◆ Exercise objective: Extract every line in the records below that contains the word "Fliegen", matching its capitalization exactly.

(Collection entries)
--*--

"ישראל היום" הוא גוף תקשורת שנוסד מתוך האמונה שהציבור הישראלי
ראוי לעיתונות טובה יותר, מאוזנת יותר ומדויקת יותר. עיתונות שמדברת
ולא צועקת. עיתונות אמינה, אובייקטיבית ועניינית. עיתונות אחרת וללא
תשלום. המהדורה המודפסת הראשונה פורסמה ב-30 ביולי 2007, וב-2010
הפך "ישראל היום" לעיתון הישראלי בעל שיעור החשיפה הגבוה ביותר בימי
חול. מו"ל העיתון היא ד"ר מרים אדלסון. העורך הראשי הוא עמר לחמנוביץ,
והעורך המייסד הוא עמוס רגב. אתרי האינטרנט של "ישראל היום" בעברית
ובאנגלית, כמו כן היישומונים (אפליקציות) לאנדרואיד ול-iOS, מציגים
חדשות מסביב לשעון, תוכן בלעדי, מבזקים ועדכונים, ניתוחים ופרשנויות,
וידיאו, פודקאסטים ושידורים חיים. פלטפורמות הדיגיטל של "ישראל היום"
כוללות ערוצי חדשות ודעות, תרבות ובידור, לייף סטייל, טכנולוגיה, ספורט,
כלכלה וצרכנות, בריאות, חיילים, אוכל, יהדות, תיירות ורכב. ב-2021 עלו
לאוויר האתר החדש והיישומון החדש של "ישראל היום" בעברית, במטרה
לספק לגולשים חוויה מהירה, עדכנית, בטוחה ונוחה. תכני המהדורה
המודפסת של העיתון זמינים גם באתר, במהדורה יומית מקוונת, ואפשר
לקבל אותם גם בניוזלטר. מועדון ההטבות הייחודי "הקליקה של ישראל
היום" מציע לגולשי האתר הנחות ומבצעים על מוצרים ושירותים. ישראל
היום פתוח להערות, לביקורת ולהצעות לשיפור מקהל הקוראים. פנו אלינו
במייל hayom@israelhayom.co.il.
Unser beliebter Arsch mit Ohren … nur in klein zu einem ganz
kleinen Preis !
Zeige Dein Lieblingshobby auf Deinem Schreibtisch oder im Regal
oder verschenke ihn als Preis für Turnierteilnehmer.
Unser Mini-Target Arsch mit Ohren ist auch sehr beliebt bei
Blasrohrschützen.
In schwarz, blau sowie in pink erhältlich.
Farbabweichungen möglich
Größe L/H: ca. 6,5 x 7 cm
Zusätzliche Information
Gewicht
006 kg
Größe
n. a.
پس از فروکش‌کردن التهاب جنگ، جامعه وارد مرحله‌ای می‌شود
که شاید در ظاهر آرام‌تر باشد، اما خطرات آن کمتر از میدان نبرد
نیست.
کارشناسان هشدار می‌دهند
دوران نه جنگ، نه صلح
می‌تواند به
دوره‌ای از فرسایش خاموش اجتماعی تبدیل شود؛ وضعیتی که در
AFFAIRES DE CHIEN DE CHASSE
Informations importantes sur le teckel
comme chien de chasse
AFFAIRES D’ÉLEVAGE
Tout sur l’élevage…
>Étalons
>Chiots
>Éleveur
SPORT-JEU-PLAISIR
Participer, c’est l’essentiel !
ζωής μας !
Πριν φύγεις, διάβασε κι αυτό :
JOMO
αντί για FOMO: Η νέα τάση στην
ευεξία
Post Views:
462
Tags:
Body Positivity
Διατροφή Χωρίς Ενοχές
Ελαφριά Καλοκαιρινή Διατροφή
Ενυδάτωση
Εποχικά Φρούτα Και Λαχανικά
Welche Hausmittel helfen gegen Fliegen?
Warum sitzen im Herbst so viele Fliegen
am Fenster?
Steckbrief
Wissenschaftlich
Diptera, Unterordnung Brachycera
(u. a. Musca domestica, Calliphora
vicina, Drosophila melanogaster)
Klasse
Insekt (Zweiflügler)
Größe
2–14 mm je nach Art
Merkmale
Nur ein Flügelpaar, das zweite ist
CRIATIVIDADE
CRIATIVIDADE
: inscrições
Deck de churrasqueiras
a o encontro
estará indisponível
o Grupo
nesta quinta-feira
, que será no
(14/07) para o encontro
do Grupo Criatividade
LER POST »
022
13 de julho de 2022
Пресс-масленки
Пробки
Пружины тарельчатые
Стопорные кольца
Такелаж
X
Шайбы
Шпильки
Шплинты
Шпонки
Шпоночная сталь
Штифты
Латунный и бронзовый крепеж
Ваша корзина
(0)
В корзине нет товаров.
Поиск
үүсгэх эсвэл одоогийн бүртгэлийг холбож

--*--

◆ Response area:
Welche Hausmittel helfen gegen Fliegen?
Warum sitzen im Herbst so viele Fliegen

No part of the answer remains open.